The international study "Resistance to targeted therapies as a multifactorial, gradual adaptation to inhibitor specific selective pressures", recently published in the scientific journal Nature Communications, has taken a further step in the development of new therapeutic strategies to treat lung cancer.
This study, the result of more than three years of research, was conducted at the Moffitt Cancer Center in Tampa (Florida, USA) and makes progress toward the evolution of resistance to different tumour inhibitors.
"Although the use of specific inhibitors targeted against a tumour often induces good clinical results at initial stages, certain cell populations might not be completely eliminated, acquiring resistance to treatments and developing relapse as tumour recurs", explains Diego Lozano, researcher of the Supercomputing and Bioinnovation Center (SCBI) of the University of Malaga (UMA) and one of the authors of this study.

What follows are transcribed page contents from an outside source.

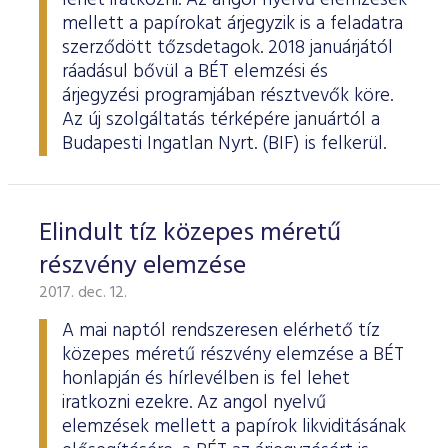
lehet iratkozni. Az angol nyelvű elemzések
mellett a papírokat árjegyzik is a feladatra
szerződött tőzsdetagok. 2018 januárjától
ráadásul bővül a BÉT elemzési és
árjegyzési programjában résztvevők köre.
Az új szolgáltatás térképére januártól a
Budapesti Ingatlan Nyrt. (BIF) is felkerül.
Elindult tíz közepes méretű
részvény elemzése
2017. dec. 12.
A mai naptól rendszeresen elérhető tíz
közepes méretű részvény elemzése a BÉT
honlapján és hírlevélben is fel lehet
iratkozni ezekre. Az angol nyelvű
elemzések mellett a papírok likviditásának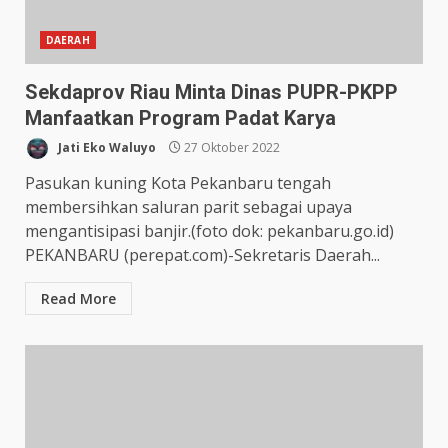
DAERAH
Sekdaprov Riau Minta Dinas PUPR-PKPP
Manfaatkan Program Padat Karya
Jati Eko Waluyo
27 Oktober 2022
Pasukan kuning Kota Pekanbaru tengah
membersihkan saluran parit sebagai upaya
mengantisipasi banjir.(foto dok: pekanbaru.go.id)
PEKANBARU (perepat.com)-Sekretaris Daerah...
Read More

Resistance to tumour inhibitors
Using an in vitro model of isolated ALK positive cells of a specific type of lung cancer, namely, non-small or non-microcytic cell lung cancer, researchers explored the evolution of resistance to different clinical ALK inhibitors.

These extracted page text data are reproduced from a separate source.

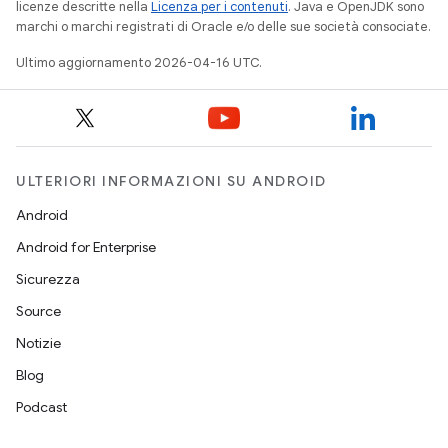
licenze descritte nella
Licenza per i contenuti
. Java e OpenJDK sono
marchi o marchi registrati di Oracle e/o delle sue società consociate.
Ultimo aggiornamento 2026-04-16 UTC.
ULTERIORI INFORMAZIONI SU ANDROID
Android
Android for Enterprise
Sicurezza
Source
Notizie
Blog
Podcast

"We demonstrated that the acquisition of resistance to tumour inhibitors not only arises from the pre-existence of cell subpopulations in mutations that enable tumours to survive drugs, or due to emergence of point mutations that confer such resistance, but from a gradual and predictable adaptation to the selective pressures of the different ALK inhibitors, at the genetic and epigenetic level", says the researcher of the UMA.
Opportunity for more effective therapies
Lozano explains that during the evolution of drug resistance, intermediate cell populations present collateral sensitivity to other inhibitors, thus providing a temporarily opportunity to apply effective therapies.
"The findings of this study could be transferred to other similar scenarios, where tumours also acquire therapy resistance", clarifies Lozano, who guarantees that by understanding the evolutionary mechanisms and trajectories of drug resistance in tumour cells, evolutionary-informed therapies could be designed.